Eat, Explore, Meditate
Norman Rockwell director leads us on an ideal day
Laurie Norton Moffatt has had a busy 27-plus years as director and CEO of the Norman Rockwell Museum—presiding over its evolution from a humble house-museum on downtown Stockbridge’s Main Street to its spacious campus on Route 183, where the artist’s studio cottage can be visited and rotating exhibitions, like this summer’s look at Edward Hopper, sit alongside Rockwell’s body of work. Her tenure has overlapped with Rockwell’s movement from the periphery to the center of the fine-art world, the auction value of his work skyrocketing with help from the intense attention of high-profile collectors like George Lucas and Steven Spielberg.
We asked her what her ideal day in the Berkshires would look like, when she has the time to tour around. With encouragement to pack in as much as possible, she sketched out a delicious itinerary that demonstrates the relationship between her professional life and personal interests, with a heavy dose of art exposure.
“I would start with an early morning meditation on my woodland terrace, listening to the sound of my burbling brook running past,” she says, sounding fully enthusiastic about the bucolic Berkshire lifestyle. From there, the former competitive diver would continue with the taste of the outdoors, with a long-distance swim in Stockbridge Bowl.

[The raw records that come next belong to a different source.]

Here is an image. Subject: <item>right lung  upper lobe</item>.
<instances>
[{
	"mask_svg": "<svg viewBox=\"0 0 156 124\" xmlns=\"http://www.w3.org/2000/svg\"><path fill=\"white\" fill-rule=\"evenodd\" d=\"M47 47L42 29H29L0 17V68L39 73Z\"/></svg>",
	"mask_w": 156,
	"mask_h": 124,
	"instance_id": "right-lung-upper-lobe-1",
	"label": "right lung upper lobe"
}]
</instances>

After toweling off, Moffatt would meet a friend at her latest favorite breakfast spot, Pleasant & Main in Housatonic. “The proprietor makes early-morning French croissants and pastries, Parisian style. It’s such a dilemma—it doesn’t make sense because I’m headed to yoga right after so I can’t eat very much. But I might have an omelet or a crêpe and maybe a croissant because he just keeps bringing things to the table,” she says with a laugh.
That yoga would happen at Yoga GB on Elm Court in Great Barrington, which gives her a chance to pick up some green tea at Rubi’s Coffee & Sandwiches, and then head around the bend to Lauren Clark Fine Art, Moffatt’s first art-related visit of the day.
“I’m quite a voracious collector of Berkshire artists. In this imaginary day, I decide I can’t resist another Bart Arnold piece for my jewelry collection. While there, I would look longingly and lovingly at another Joe Wheaton sculpture.”
From there, it’s time to drive back up Route 7 and meet a friend for a walk, with dogs, through Ice Glen in Stockbridge. “It’s nice and cool in the woods, and there’s a prehistoric feeling among the rocks and moss and trees.”
This also offers a chance to pop into downtown Stockbridge and visit Vlada Boutique to pick up a new accessory for the evening. And the visit wouldn’t be complete without stopping in to Sohn Fine Art “to glance at the latest photography and artists that owner Cassandra Sohn has in there, trying to keep up on the visual-art scene in the Berkshires. Quite a few of the towns throughout the Berkshires have very nice galleries. I like to keep up with people’s work and to support the gallery scene—otherwise we won’t have one.” [Sohn Fine Art will close the gallery on August 30. It now has a new, larger location at 69 Church Street in Lenox.] Not surprisingly, Moffatt would then pop into Schantz Galleries across the street to take a look at the stunning glass sculptures.
While in Stockbridge, it’s fitting that Moffatt would want to drop by the Norman Rockwell Museum to visit the artist’s studio and then take the quiet, ten-minute walk down to the Housatonic River for a spot of meditation. From there, she’d meet a museum trustee for a business lunch over in West Stockbridge at the Six Depot Roastery and Café.
“I was bereft when Scott Cole,” formerly the proprietor of Caffe Pomo D’oro, a longtime fixture at the same location, “left, but the new owners have created a wonderful experience—a new art-viewing opportunity at the gallery and having things like music and tango at night.”
She’d also venture around the corner to the Stanmeyer Gallery and Shaker Dam Coffeehouse for a pour-over coffee and to take in the work of National Geographic photographer John Stanmeyer.
The back roads up toward Williamstown would offer a chance to take in the scenery and peek at Mount Greylock, followed by visits to the Williams College Museum of Art and the Sterling and Francine Clark Art Institute.
When dinnertime rolls around, Moffatt would be tempted to stick around and dine at the Williams Inn, followed by a visit to Williamstown Theatre Festival. But on this particular (imaginary) day, she’d head back down to Stockbridge for dinner outside on the terrace at the Red Lion Inn. She’d end the day with a walk up Main Street to Berkshire Theatre Group to check out something at the small Unicorn Theatre.
“I especially love the Unicorn productions—they’re experimental and fun and challenging and surprising. I never quite know what to expect, and I love that.”